| TASK |
Count the lines in the items below that contain the string "contains", and reply with only the number.

| INPUT |
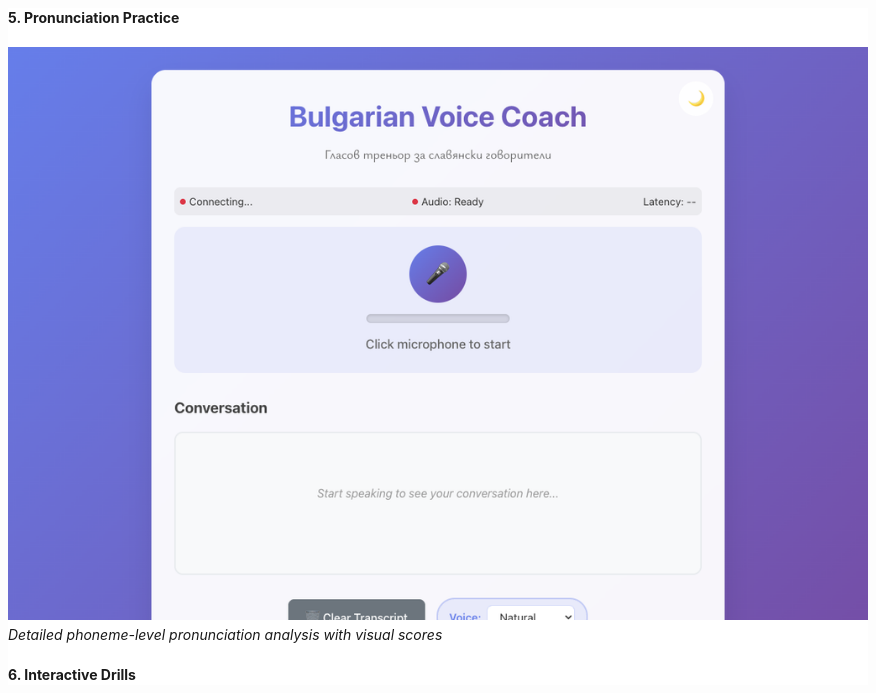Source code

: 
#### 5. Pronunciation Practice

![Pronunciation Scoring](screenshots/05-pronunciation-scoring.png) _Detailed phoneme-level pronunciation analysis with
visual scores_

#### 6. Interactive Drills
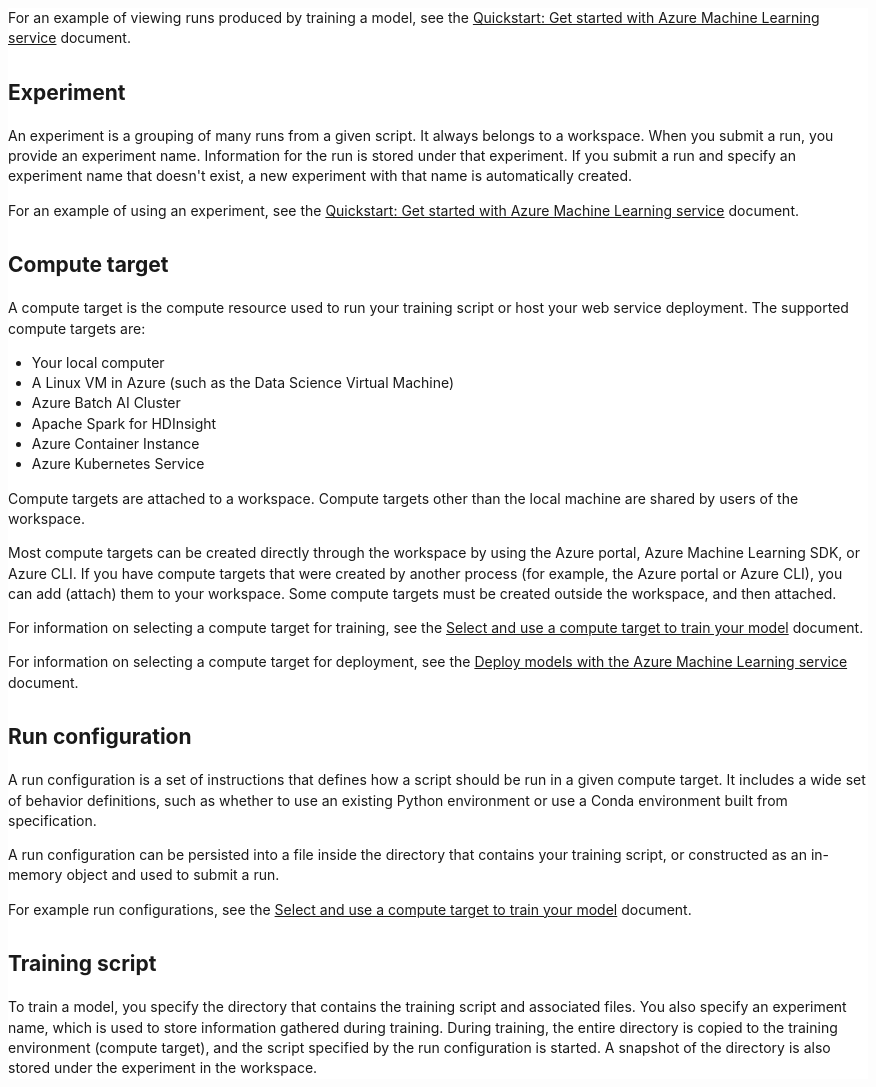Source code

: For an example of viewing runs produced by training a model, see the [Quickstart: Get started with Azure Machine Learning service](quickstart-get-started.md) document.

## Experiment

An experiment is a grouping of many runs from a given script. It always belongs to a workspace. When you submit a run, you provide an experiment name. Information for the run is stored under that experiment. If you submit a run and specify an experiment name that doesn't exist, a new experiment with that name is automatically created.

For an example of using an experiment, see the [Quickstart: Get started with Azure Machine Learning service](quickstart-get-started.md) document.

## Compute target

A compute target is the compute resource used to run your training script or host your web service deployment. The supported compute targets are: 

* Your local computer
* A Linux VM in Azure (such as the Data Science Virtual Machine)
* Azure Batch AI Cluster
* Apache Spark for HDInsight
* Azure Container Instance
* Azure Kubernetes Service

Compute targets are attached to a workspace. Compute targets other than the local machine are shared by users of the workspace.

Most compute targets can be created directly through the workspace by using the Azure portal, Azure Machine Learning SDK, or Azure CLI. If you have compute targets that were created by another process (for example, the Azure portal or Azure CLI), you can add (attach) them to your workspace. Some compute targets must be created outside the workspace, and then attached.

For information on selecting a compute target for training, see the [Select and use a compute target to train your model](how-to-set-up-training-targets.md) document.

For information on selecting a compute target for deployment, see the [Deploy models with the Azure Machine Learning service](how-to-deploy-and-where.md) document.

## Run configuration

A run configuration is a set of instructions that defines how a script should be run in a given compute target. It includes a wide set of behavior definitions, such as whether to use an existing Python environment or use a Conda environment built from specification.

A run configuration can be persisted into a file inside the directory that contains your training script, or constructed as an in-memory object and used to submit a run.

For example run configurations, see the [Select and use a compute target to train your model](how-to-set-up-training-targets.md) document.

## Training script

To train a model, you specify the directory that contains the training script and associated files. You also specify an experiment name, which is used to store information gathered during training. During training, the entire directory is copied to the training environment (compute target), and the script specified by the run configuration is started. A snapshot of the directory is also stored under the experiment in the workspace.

| RESPONSE AREA |
2